The antibodies have the benefit of remaining in the body’s system for weeks, potentially blunting the drug’s addictive qualities even after administration.

“We envision a clinical scenario where we would give the antibody once a month in an outpatient setting,” Gentry told NIDA. If a person relapses, the antibody will slow the drug’s journey to the brain, hopefully reducing the pleasurable reward for relapsing. 

A new, but small, wave of methamphetamine use disorder therapies are coming, including antibodies and combinations of previously-approved drugs.

“We think the antibody will change the drug’s effects so that patients will be more likely to return to rehab, shortening the process of giving up the drug,” Gentry said.

Drugs vs. meth: A combination of two already-approved drugs, naltrexone and bupropion, have also shown potential as a meth addiction treatment.

Both drugs cut their teeth treating other addictions. Naltrexone got the nod from the FDA for treating opioid and alcohol abuse disorders, while bupropion, an antidepressant, is also prescribed as a smoking cessation aid. 

When administered together — the naltrexone injected and the bupropion ingested, both in extended-release formulations — the improvement  was small but significantly better than the placebo group’s, according to a 2021 paper in the New England Journal of Medicine.

Across a two-stage, multisite placebo-controlled study, 628 patients — with 403 of them in stage one — were administered the drug combo or a placebo. 

In stage one, 16.5% of the treatment group had a response, defined as at least three negative urine tests out of the four taken during the six- month study period. By comparison, 3.4% of the placebo group hit the three negative test mark.

In stage two, 11.4% in the treatment group showed a response, as opposed to 1.8% in the placebo group.

“It’s unbelievably exciting that we have the first-ever positive treatment results for this addiction,” study author and UT Southwestern professor Madhukar Trivedi said. “The medical field has not been able to find a treatment for people suffering from meth use disorder.”

The study seems to bolster earlier work, published in Neuropsychopharmacology, which found naltrexone to be a potential meth treatment candidate.
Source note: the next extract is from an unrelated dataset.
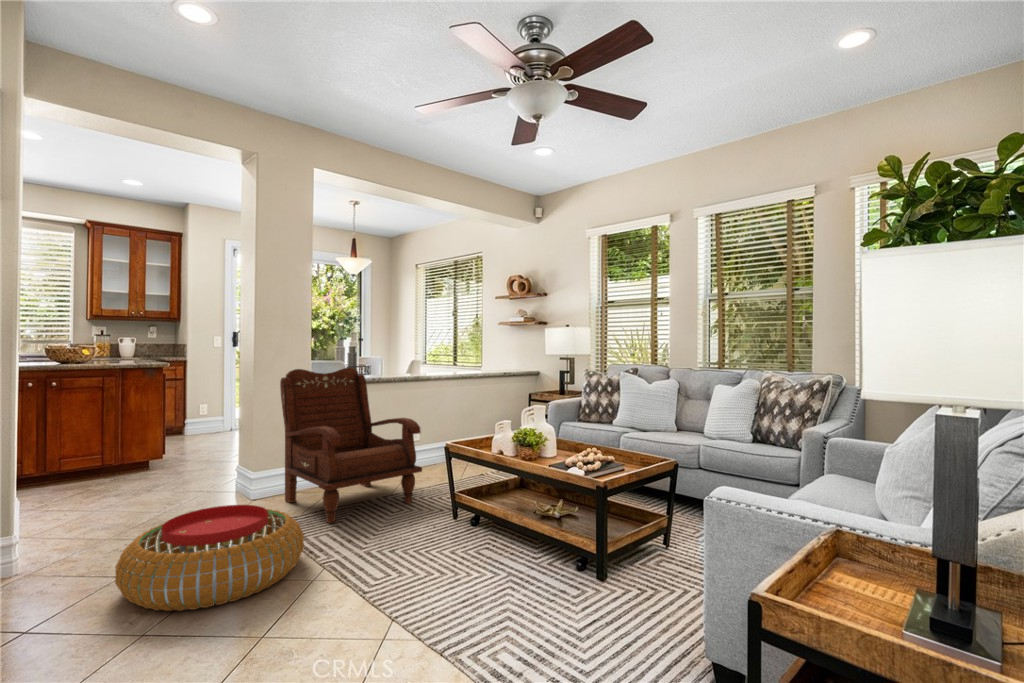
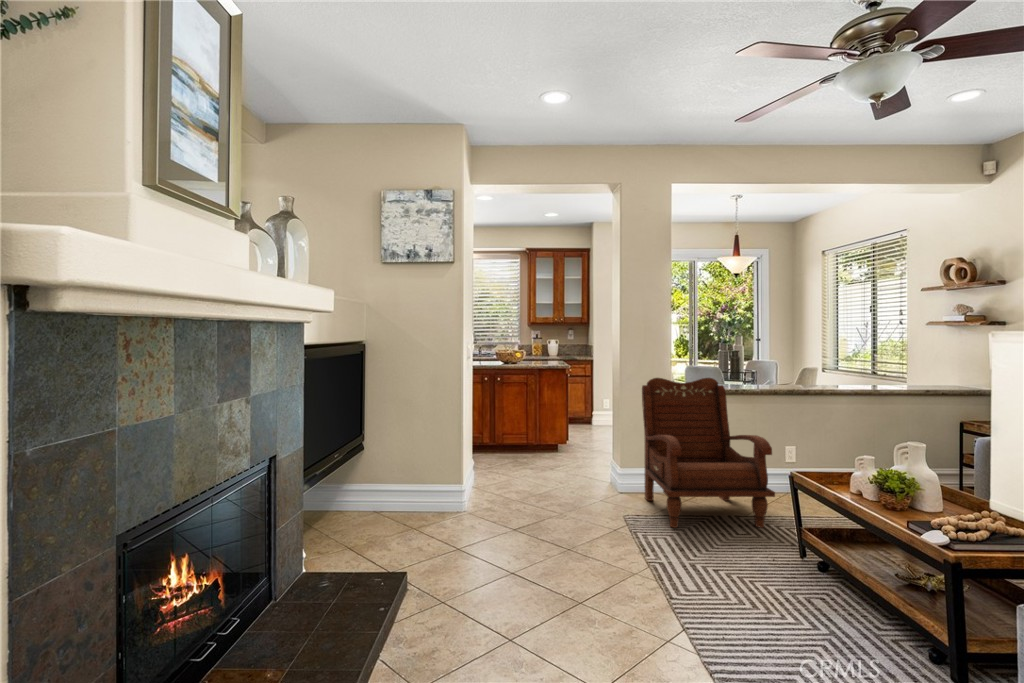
pouf: present [115,505,304,611] -> none [505,491,635,570]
UCLA researchers found that naltrexone reduced patient’s cravings for meth, although not in a clinical trial. 

Next steps: While neither treatment is approved, the fact that therapies are being seriously developed at all is an important step for the field. 

“Before, we had nothing,” Robey, talking about the antibodies, told Facher, “and now we might just be able to get people back to the lives they want to live.”